Hardware Overhead: It increases the complexity in designing the pipelining due to the presence of pipeline registers and the control logic used in managing the pipe stages and the data. This not only increases the cost of the wares but also forces integration of more complicated, and thus costly, hardware.

Conclusion

Pipelining is one of the most essential concepts and it improves CPU’s capability to process several instructions at the same time across various stages. It increases immensely the system’s throughput and overall efficiency by effectively determining the optimum use of hardware. On its own it enhances the processing speed but handling of pipeline hazards is critical for enhancing efficiency. It is thus crucial for any architect developing systems that will support HPC to have a war chest of efficient pipelining strategies that they can implement.

Frequently Asked Questions on Pipelining |(Execution, Stages and Throughput)

What are the benefits of Pipelining?

Pipelining enhances CPU’s ability to streamline instruction processing and at the same time enhance the level of speed that characterizes a CPU.

What are pipeline hazards?

Other pipeline impediments include data and control conflicts and structural conflicts that will affect the normal flow of instruction execution with potential for stalling.

How does pipelining affect latency and throughput?

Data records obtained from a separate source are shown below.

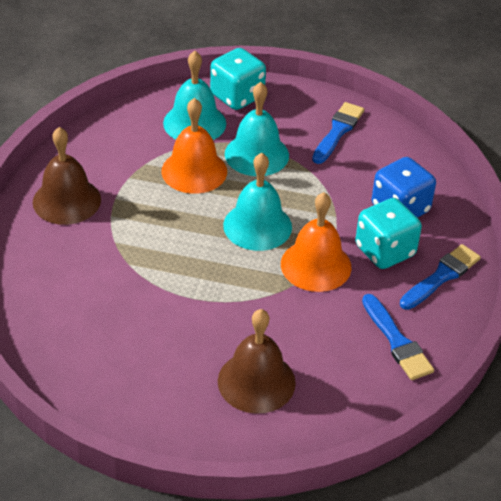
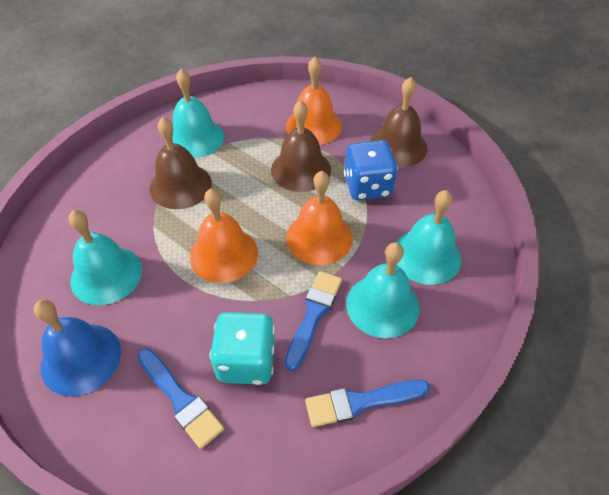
blue bell: 0 -> 1
brown bell: 2 -> 3
orange bell: 2 -> 3
turquoise bell: 3 -> 4
turquoise dice: 2 -> 1

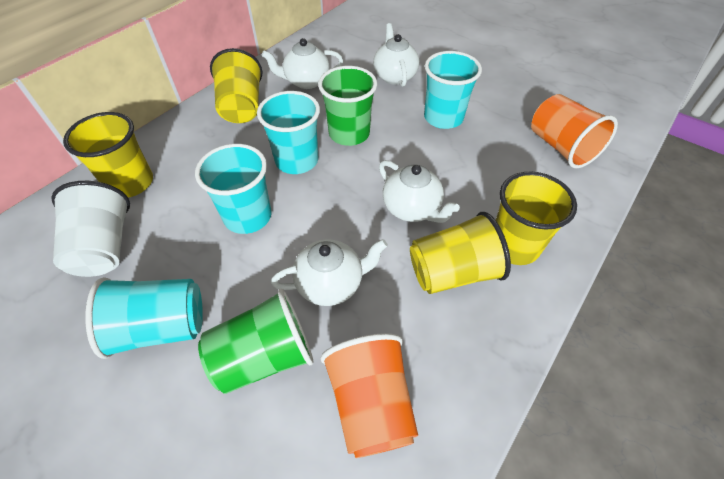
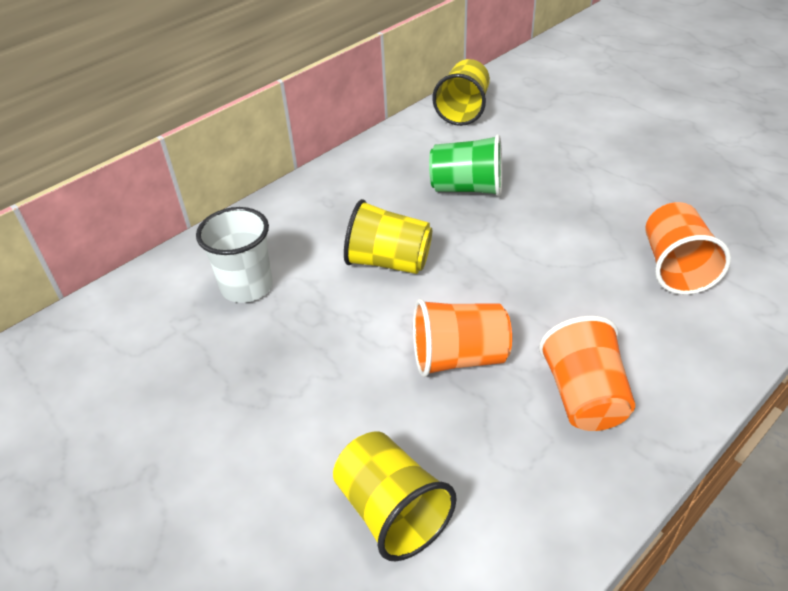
green cup: 2 -> 1
orange cup: 2 -> 3
turquoise cup: 4 -> 0
white teapot: 4 -> 0
yellow cup: 4 -> 3

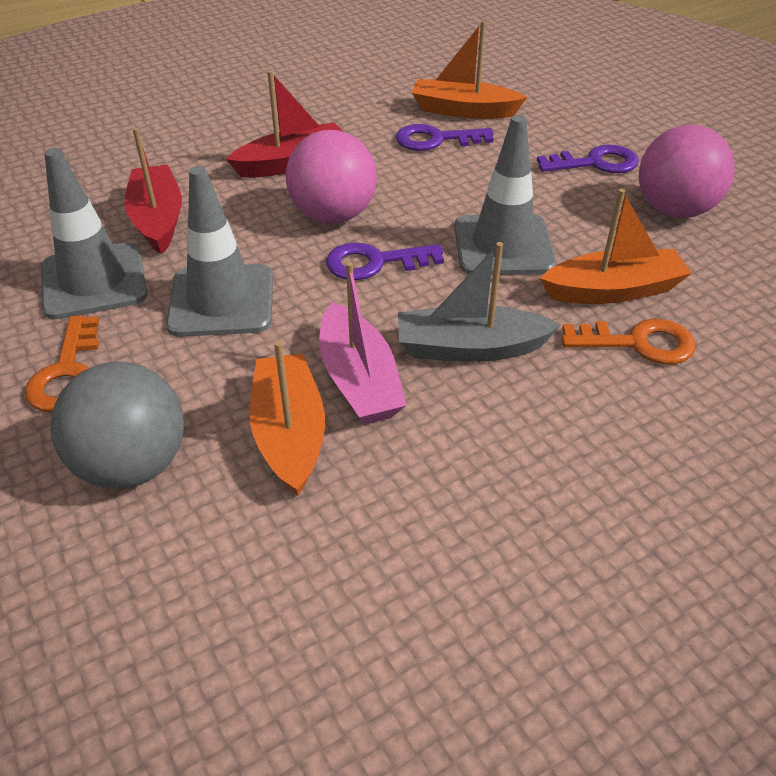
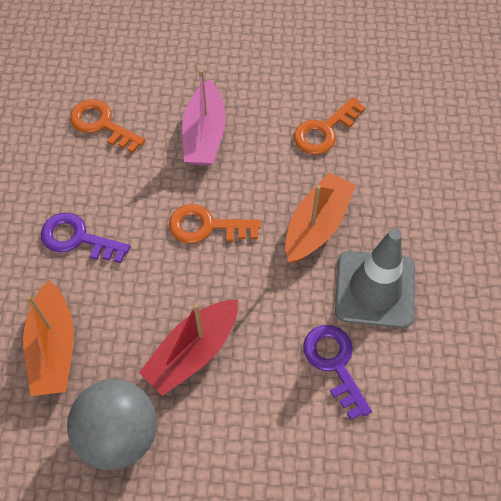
grey boat: 1 -> 0
grey traffic cone: 3 -> 1
orange boat: 3 -> 2
orange key: 2 -> 3
pink ball: 2 -> 0
purple key: 3 -> 2
red boat: 2 -> 1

Pipelining increase the number of instruction completed per clock cycle because an executing instruction is always separated into stages. However, this causes a problem in the latency since every instruction will pass through all stages.

What is the difference between throughput and latency?

By throughput time is understood how many instructions are performed in a time interval while by latency is meant the time it takes to perform an instruction.